• EXERCISE AIM: In the text of the data below, rename "Warzone 2" to "Warzone II" and keep every other line unchanged. Leave the pictures out of your reply.

• Stored data entries:
________________

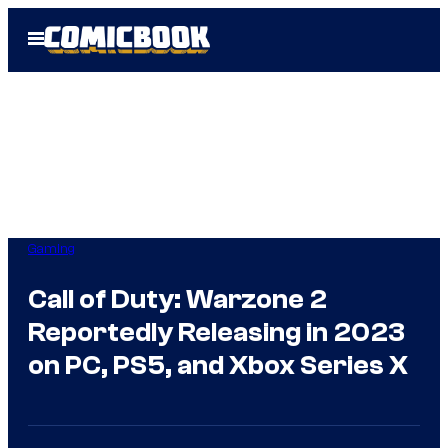
Skip
Open
to
Menu
content
Gaming
Call of Duty: Warzone 2
Reportedly Releasing in 2023
on PC, PS5, and Xbox Series X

________________

• WRITTEN ANSWER:
Skip
Open
to
Menu
content
Gaming
Call of Duty: Warzone II
Reportedly Releasing in 2023
on PC, PS5, and Xbox Series X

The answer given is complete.